- _THE PROBLEM_
From the pastry chef forum thread below, pull out everything from "Welcome to my" down to "home at home.", word for word.

- _EXCERPT TO READ_
Like all the other posts, I'm only a couple of months late. Rat, you are in a very typical situation. Don't get too worked up about it. And Ed was right on when he said don't give anything away as far as your expertise goes. Only enough to make your job easier (as in training people). If it makes you feel better, I got fired in August. Everyone was telling me I was doing a great job, the a la carte desserts were great, the wedding cakes were beautiful, the artisan breads were awesome, blah blah blah. Well, it didn't help because me my boss just looked past all the good things I brought to the table and concentrated on the most ridiculous minutiae. In short, he was gifted at pointing out things nobody else would notice. I was 1/4" off center one tier on a large, 4-tier wedding cake which was so heavily piped nobody did notice. Anyway, you get to work with all kinds in this business. Just keep your mouth shut and do your job as best as you can.


----------



## chefpeon (Jun 14, 2006)

That's scary and makes no sense to me. If you're doing a good job and nothing is wrong, why would one get fired? Sure, nobody is 100% perfect, and there's always going to be small mistakes made occasionally, but that's to be expected. In fact in most jobs I've had, it's the other people making the mistakes, and me having to cover for them. My theory is it's always the bottom line. If a boss thinks he can get a pastry chef to do the same job for less money, no matter how good a job YOU are doing, you're outta there. For us, it's a real ego killer. Doing your best almost seems like it's just not good enough. Not to mention, we'd like to get paid what we're worth but always seem to be grossly underpaid for the skill and hard work it takes for us to do a great job.


----------



## trooper (Jan 21, 2011)

Welcome to my world. You can be straight-aces for twenty years in a row and one bad day gets you a cigarette and a blindfold.

At that point, just do the best you can to leave work at work and home at home.


----------



## david reed (Mar 11, 2011)

The owners are human exploiters. Any valuables they own were probably taken from prisoners on their way to a camp somewhere. Get away from them.


----------



## blwilson2039 (Aug 26, 2010)

Sorry it took so long to get back to your question, but after I got "let go", they ran through three more pastry chefs in quick succession. I heard later that the boss didn't like the fact that I was a Democrat.


----------



## david reed (Mar 11, 2011)

wow. Maybe you should take up filmmaking and go back with a camera. These folks sound like high drama reality show material. I'll bet their entire world is chaos.


----------

- _DATA_

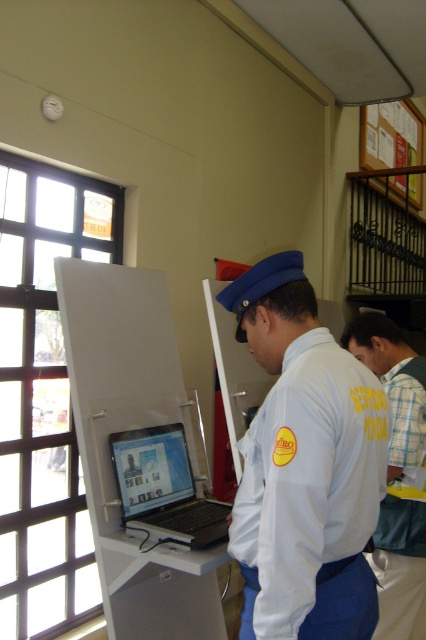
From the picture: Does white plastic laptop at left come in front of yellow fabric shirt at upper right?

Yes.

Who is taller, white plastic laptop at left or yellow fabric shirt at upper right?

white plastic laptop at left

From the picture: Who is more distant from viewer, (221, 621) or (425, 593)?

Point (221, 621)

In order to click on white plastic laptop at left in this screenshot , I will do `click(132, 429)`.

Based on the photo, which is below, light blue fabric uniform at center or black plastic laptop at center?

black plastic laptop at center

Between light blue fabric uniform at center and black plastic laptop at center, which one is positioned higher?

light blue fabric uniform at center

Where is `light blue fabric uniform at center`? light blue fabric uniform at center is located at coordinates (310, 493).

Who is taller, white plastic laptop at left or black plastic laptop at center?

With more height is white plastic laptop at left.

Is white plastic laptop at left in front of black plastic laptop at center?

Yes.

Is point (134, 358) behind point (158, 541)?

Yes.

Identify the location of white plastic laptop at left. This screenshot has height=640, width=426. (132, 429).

--

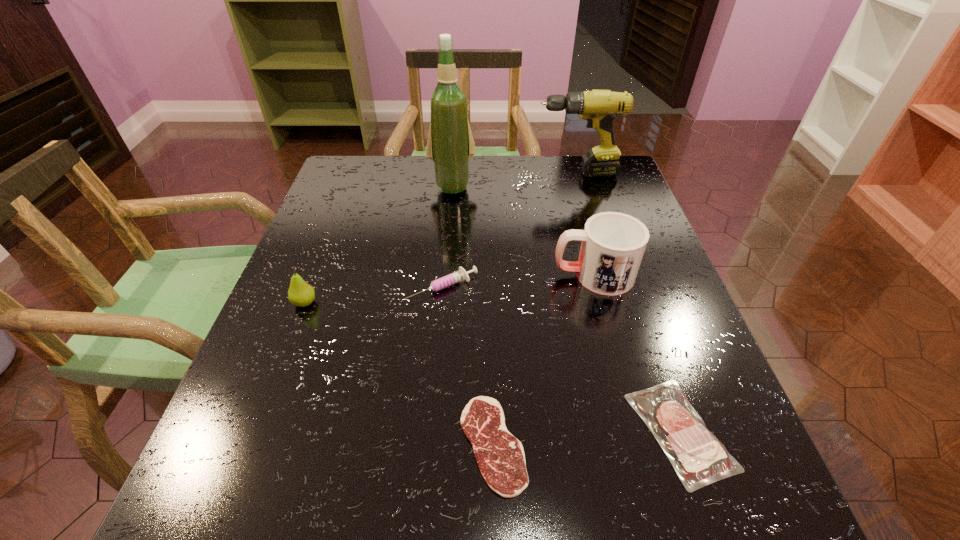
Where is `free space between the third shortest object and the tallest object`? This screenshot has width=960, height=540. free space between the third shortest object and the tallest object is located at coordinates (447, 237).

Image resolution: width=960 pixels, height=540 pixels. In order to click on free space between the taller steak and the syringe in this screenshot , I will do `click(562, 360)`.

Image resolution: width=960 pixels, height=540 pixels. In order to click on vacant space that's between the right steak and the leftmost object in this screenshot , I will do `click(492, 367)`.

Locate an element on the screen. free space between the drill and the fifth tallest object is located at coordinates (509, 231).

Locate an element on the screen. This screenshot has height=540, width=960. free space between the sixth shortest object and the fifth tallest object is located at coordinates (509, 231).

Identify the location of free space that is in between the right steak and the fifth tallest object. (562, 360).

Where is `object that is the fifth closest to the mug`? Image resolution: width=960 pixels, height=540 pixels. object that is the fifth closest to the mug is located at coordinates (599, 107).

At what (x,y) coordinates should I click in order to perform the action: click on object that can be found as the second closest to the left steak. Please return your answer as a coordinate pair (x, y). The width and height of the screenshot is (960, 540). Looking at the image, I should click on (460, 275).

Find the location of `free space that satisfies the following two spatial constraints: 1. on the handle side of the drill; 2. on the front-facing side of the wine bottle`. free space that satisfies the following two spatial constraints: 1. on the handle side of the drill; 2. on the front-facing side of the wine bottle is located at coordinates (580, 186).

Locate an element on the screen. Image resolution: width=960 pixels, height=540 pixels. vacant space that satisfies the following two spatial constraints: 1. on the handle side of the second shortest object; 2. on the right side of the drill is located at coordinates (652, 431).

...

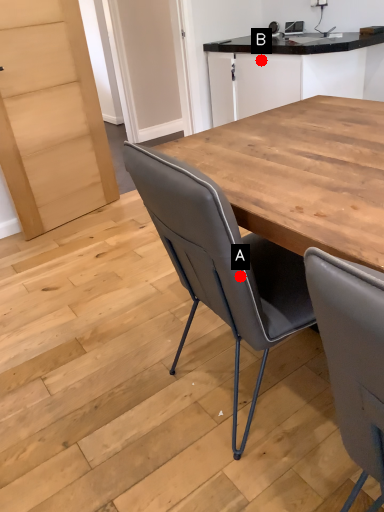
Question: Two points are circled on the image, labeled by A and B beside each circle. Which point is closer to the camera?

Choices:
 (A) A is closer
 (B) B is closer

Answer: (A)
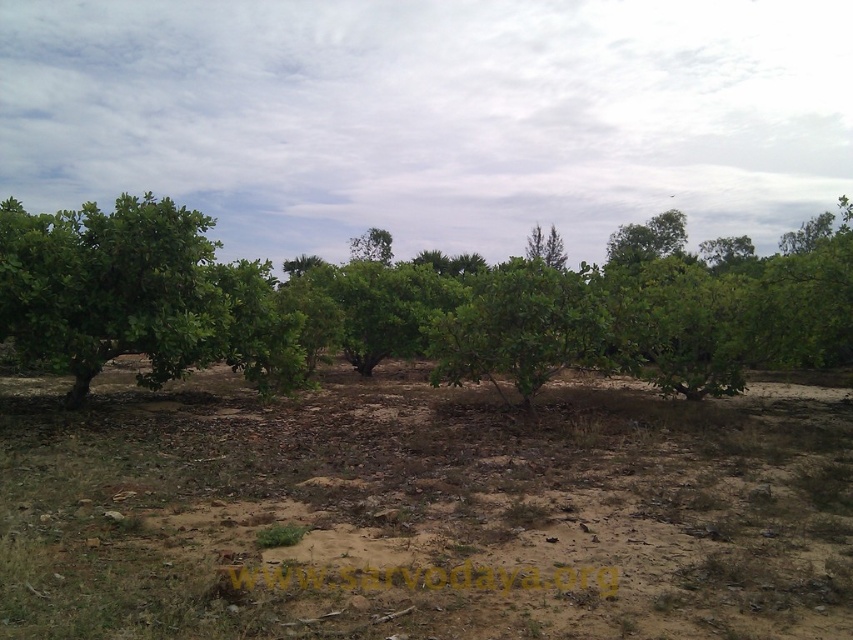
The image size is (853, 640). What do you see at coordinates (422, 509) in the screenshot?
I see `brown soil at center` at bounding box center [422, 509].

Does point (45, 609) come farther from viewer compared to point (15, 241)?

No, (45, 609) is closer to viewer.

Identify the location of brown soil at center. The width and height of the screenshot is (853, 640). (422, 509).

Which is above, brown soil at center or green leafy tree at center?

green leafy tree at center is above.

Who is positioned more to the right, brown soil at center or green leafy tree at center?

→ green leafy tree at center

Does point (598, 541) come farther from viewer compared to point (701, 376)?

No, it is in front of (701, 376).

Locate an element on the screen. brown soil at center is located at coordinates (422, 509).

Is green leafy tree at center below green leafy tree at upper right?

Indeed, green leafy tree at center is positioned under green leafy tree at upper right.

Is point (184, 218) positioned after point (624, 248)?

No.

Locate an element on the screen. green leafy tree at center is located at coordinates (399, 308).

- _TASK SOLUTION_
Welcome to my world. You can be straight-aces for twenty years in a row and one bad day gets you a cigarette and a blindfold.

At that point, just do the best you can to leave work at work and home at home.